----- EXTRACT PROVIDED -----

We thank the reviewer for the valuable comments. We answer the questions raised by the reviewer as follows.
As best as I can tell, the techniques in the paper do not deal with classification / question answering / recommendations.
The techniques presented in the paper address the general problem of realising transformations between KGs. Tasks such as classification, question answering, and recommendation on KGs can be seen as concrete applications of our approach. Question answering over KGs can be viewed as the problem of learning a function that maps the input knowledge graph to a set of facts representing all answers to a given set of questions. Recommendation can be viewed as learning a function that maps a KG describing user-item interactions to a set of facts where each fact represents a recommendation. Finally, node classification can be seen as the problem of learning a function from a KG to a set of facts stating membership of nodes to given classes.
It is not obvious (either from the description of the technique or the experimental results) that they provide assurances around the "precise relationship between the model and the extracted rules" (while there might be soundness, completeness does not seem to result).
Please note that Theorem 3 in Section 4 ensures the faithfulness (i.e., both soundness and completeness) of Algorithm 1 for multipath rule extraction from a DRUM model. Furthermore, Theorem 4 in Section 5.1 proves the faithfulness of Algorithm 2 for multipath rule extraction over a fixed dataset. The corresponding proofs are given in the Appendix.

----- GIVEN INFORMATION -----

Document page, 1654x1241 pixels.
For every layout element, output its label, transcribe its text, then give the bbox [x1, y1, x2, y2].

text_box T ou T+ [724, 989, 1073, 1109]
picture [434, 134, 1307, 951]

-----

_GIVEN REQUEST_
Extend the reply to the reviewer's comments on rule extraction from knowledge graph models, starting after its final sentence.

_EXERCISE RESPONSE_
Thanks for your clarifications.
The paper adapts a study that was previously conducted for extracting rules from the Neural-LP model (which is a neural model for reasoning about knowledge graphs) to DRUM, an alternative architecture for the same task. This adaptation is not entirely trivial, as the authors motivate well, so that this can be considered an original contribution. They also show that, in analogy to the previous work, the extracted rules are not necessarily faithful, and can be unsound or incomplete. An expensive alternative is also proposed as a remedy.
优点
This paper seems to be well formalized and contain sufficiently interesting improvements over the state-of-the-art. The evaluation is on a standard benchmark task. The introduction is quite accessible, but after that I was quickly lost.
缺点
I am not sufficiently familiar with this area in order to judge whether the contribution of this work is sufficiently deep for publication, whether the shown results are actually correct, or whether the performed evaluation on this set of benchmark sets is a standard procedure in this area. What I can judge, however, is that the paper is a) very well written in the sense that a stringent formal presentation is chosen, but also b) not written for an audience outside this immediate community, and the authors also do not make any attempt to make their work more accessible. If you do not know any of the prior works, in particular DRUM, you are lost. I could, e.g., easily follow the terse formal description of Datalog, because I am familiar with that. With the similarly formal presentation of DRUM I was completely lost. I now know what parts this system has, but not what they are used for. I know that path-counting is part of the method, but I don't know what paths are counted, and why this has any significance. I think the paper is a very nice illustration of the fact that shorter explanations are not necessarily more interpretable.
Minor stuff: The formalization of the paper seems to be very stringent, the references are not (lower case abbreviations such as gnn, all conference names abbreviated (I don't know all of them), weird references to things like ICML volume 227 or ISWC volume 13489, backslashes in URLs, etc.
问题
I'm not really familiar with this task, but this seems to be quite a heavy machinery for extracting family relations. In Inductive Logic Programming these are only toy examples. Are there no better tasks for showcasing what you can do?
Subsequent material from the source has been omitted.